Xie, Yuanyuan, Wang, Xuxian, Chen, Qing, Liu, Sizhou, Yun, Yikai, Liu, You, Chen, Cheng, Wang, Jungan, Cao, Yezhou, Wang, Fangfang, Qin, Tianshi, Huang, Wei
Macromolecules 2019 v.52 no.12 pp. 4757-4764
cations, engineering, polymers, solar cells
Three conjugated polymers based on different linkage sites of carbazole repeat units, 3,6-PCzTPA, 2,7-PCzTPA, and 3,6-2,7-PCzTPA, were obtained through judicious molecular engineering. We observed that structure differences between 2,7- and 3,6-carbazole linkage sites could significantly influence intra- and intermolecular architectures and electronic states of materials. Herein, 3,6-PCzTPA and 3,6-2,7-PCzTPA with 3,6-carbazole units exhibited higher hole mobilities owing to the formation of radical cations, compared to 2,7-PCzTPA with 2,7-carbazole units.
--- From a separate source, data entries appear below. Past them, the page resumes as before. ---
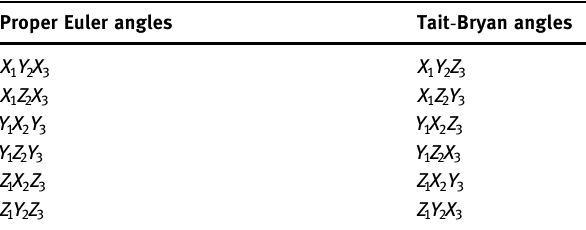
Table 2: Possible rotation sequences Proper Euler angles Tait - Bryan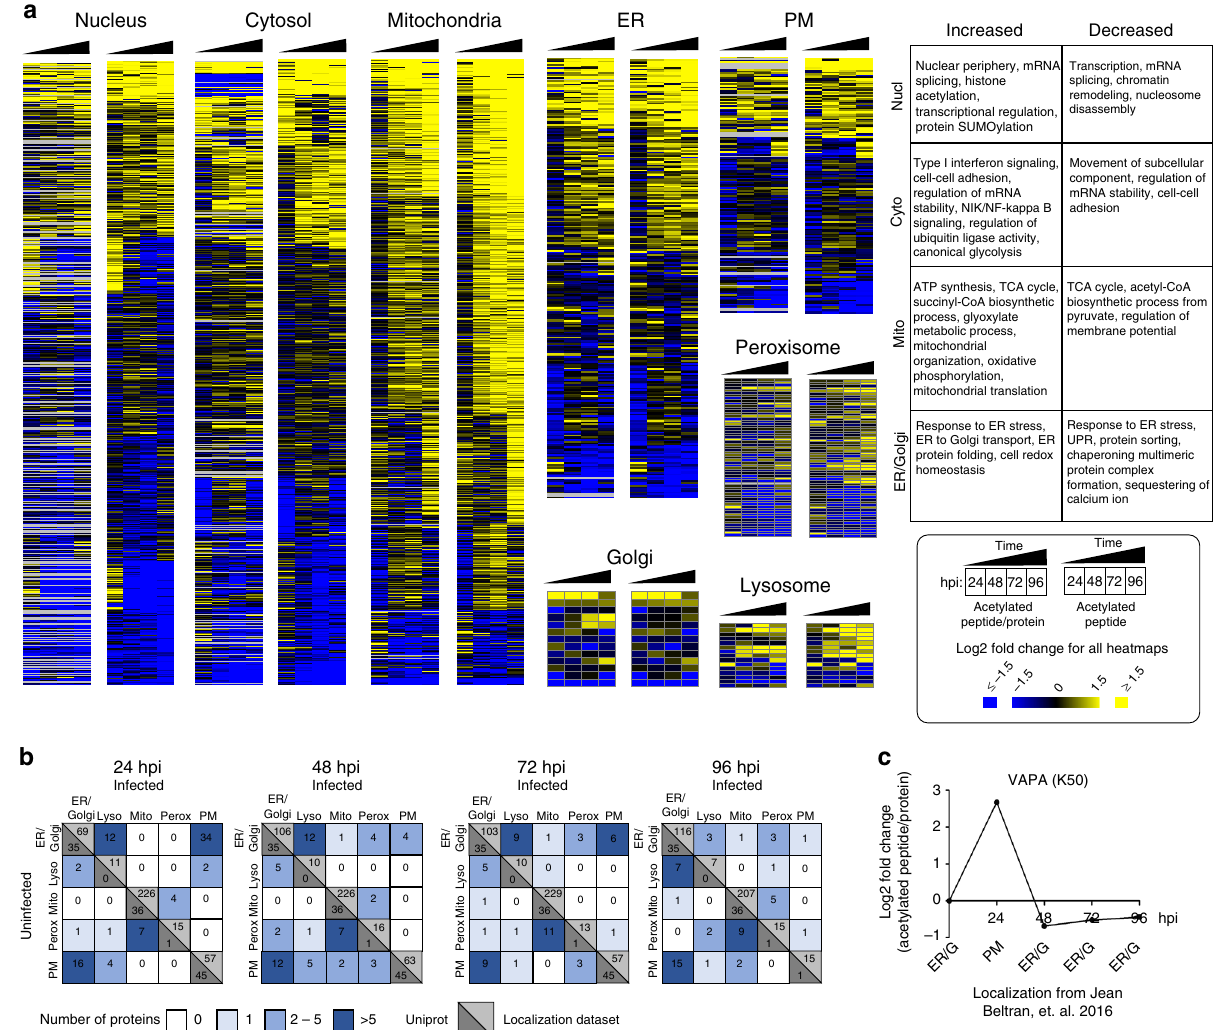
Fig. 4 Acetylation in the context of temporal subcellular localization and translocation during infection. a Heatmaps visualizing temporal changes in peptide acetylation levels (right) and acetylation normalized to protein abundance (left) in the nucleus, cytosol, mitochondria, ER, Golgi, plasma membrane (PM), peroxisome, and lysosome. Representative biological processes overrepresented in clusters of increasing and decreasing acetylations within speci fi c subcellular compartments are shown. b Predicted localizations of the identi fi ed acetylated proteins in uninfected (mock) cells (vertical) are compared to the localizations of the proteins at 24, 48, 72, and 96 hpi (horizontal) (from Jean Beltran, et al. 2016 20 ). Numbers in the upper, light gray triangles along the diagonals indicate non-translocating proteins annotated from 20 , and those in the lower, dark gray triangles indicate proteins annotated from Uniprot. Boxes displaced from the diagonal designate predicted putative translocating protein localization at given time points during infection. Numbers of translocating proteins are indicated by color code. As an example, of the proteins assigned to the ER/Golgi in uninfected cells, 34 were assigned as translocated to the PM at 24 hpi. c Example of a protein translocating from ER/G to PM at 24 hpi. A change in protein acetylation is also observed at 24 hpi. Peptide acetylation levels normalized to protein abundance are represented in parallel with organelle subcellular localization (assigned from 20 ) at each infection time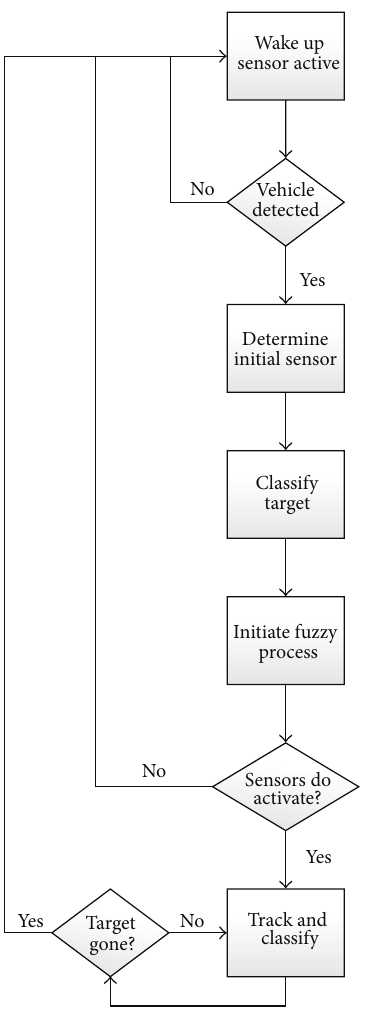
Figure 2: Battery consumption approach to sensor activation.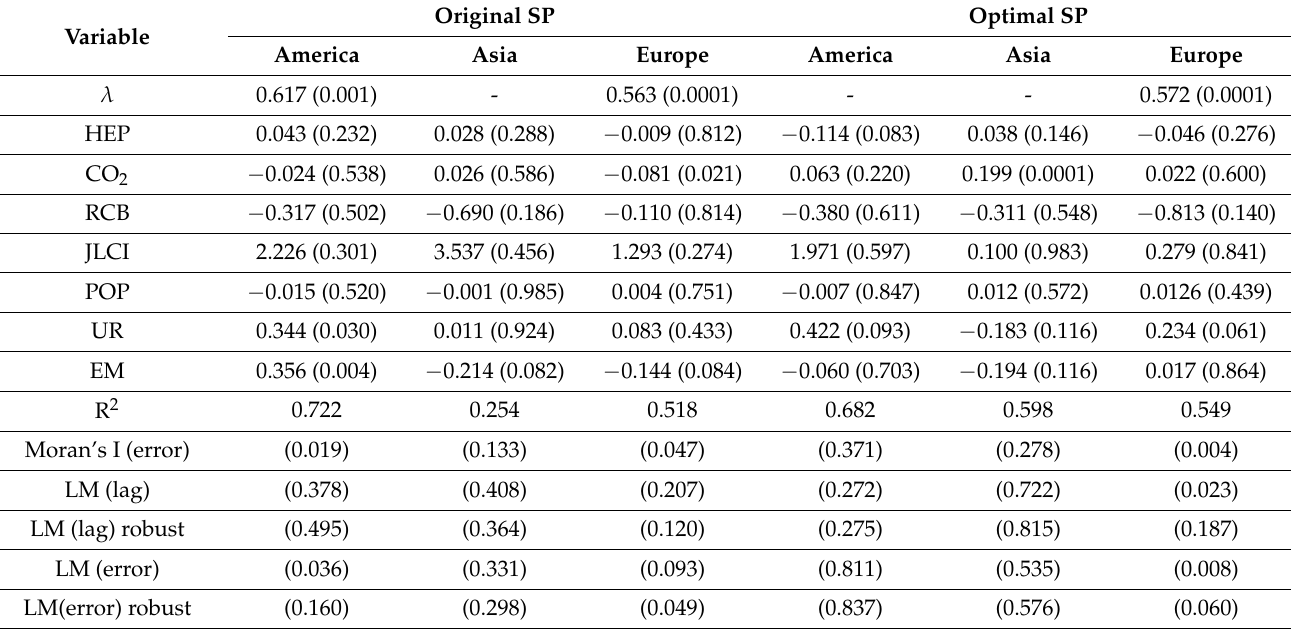
Table 6. Estimation results for system performance (new and optimised) for different continents.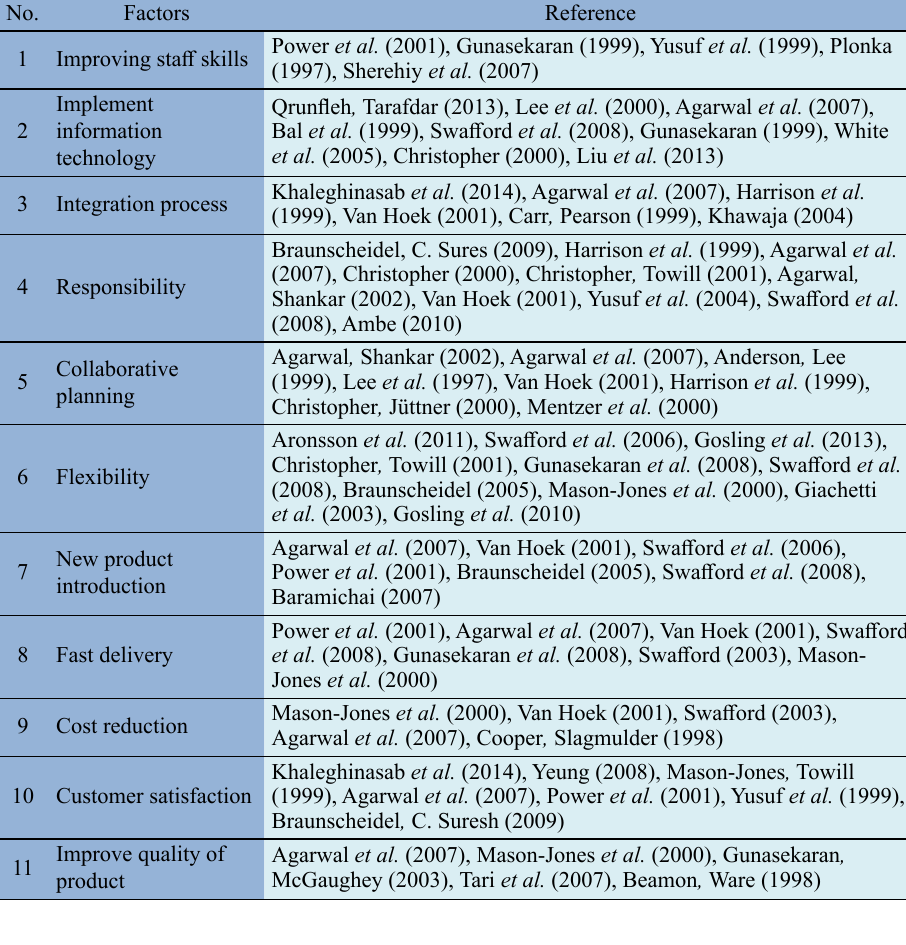
Table 1. Agility factors identified by authors through literature review ReferenceFactorsNo.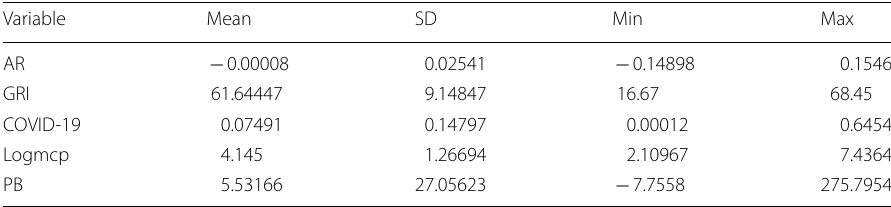
Table 1 Summary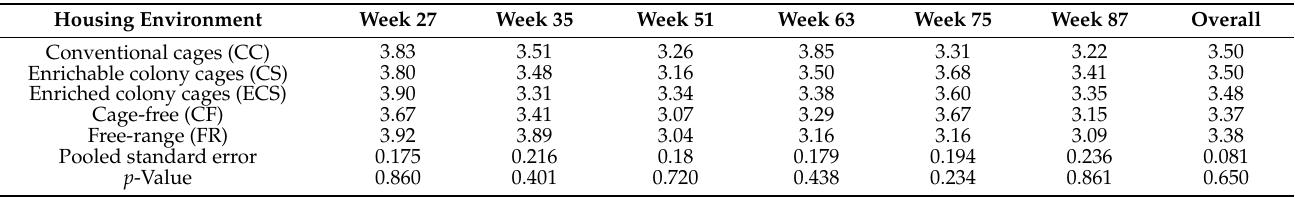
Table 11. The effect of housing environment on vitelline membrane elasticity (mm) of brown egg layers by week and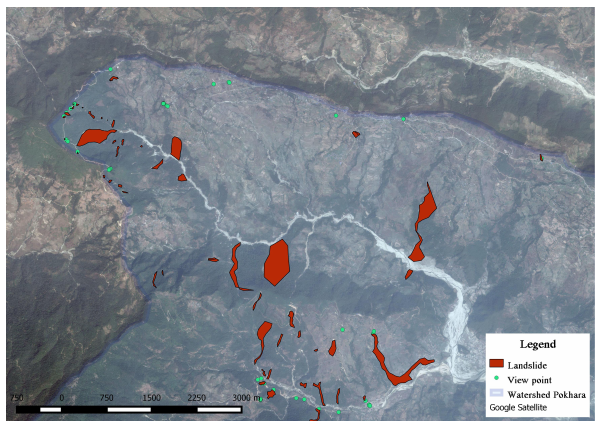
Figure 13. Distribution of landslides in Phewa Lake watershed based on the 2-day data collection.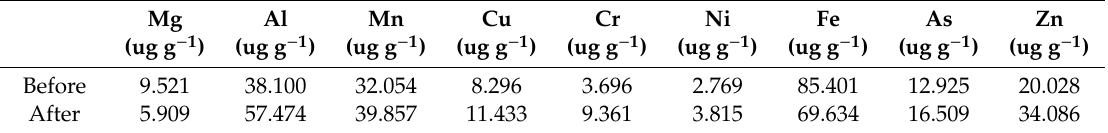
Table 4. SCS I composition before and after experiment.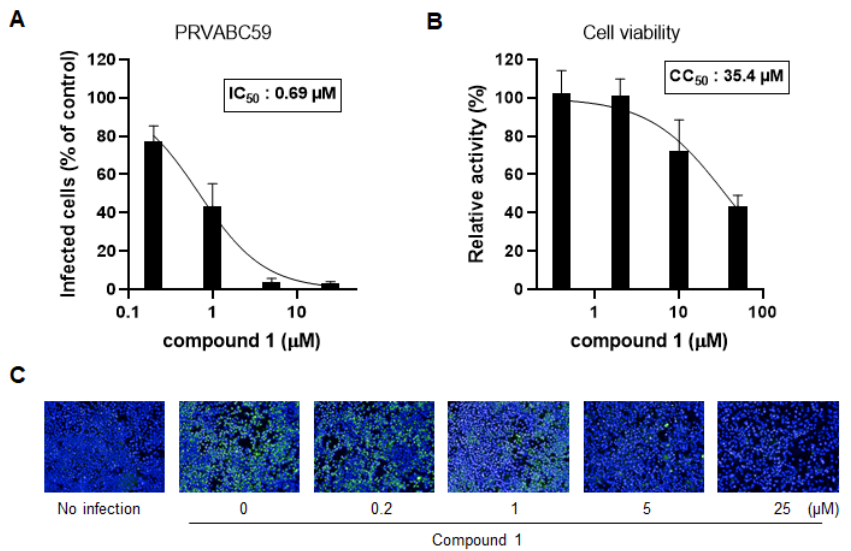
Figure 3. Compound 1 potently inhibits ZIKV infection of Huh7 cells. ( A ) Huh7 cells were treated with increasing concentrations of compound 1 and infected with ZIKV (strain: PRVABC59). After 72 h, infected cells were stained with an anti-dsRNA primary antibody and an Alexa Fluor 488- conjugated secondary antibody. Nuclei were counterstained with Hoechst 33342. Viral infection was calculated by counting the stained cells and the antiviral activity (IC 50 ) was determined from a dose-response curve. ( B ) Huh7 cells were treated with the indicated concentrations of compound 1 without ZIKV infection and analyzed for cell viability using the thiazolyl blue tetrazolium bromide (MTT) assay. ( C ) Representative images of ( A ).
As a result, by using 3,6-2,7-PCzTPA as the hole-transporting material, perovskite solar cells with the p–i–n structure demonstrated the highest power conversion efficiency up to 18.4%. The outstanding device performance originated from compositive values of open-circuit voltage and fill factor, which were attributed to the suitable energy level as well as a high hole mobility of 3,6-2,7-PCzTPA. Moreover, its straightforward synthesis strategy, fine film-formation ability, and nondopant requirement indicated 3,6-2,7-PCzTPA as an ideal hole-transporting material for perovskite solar cells.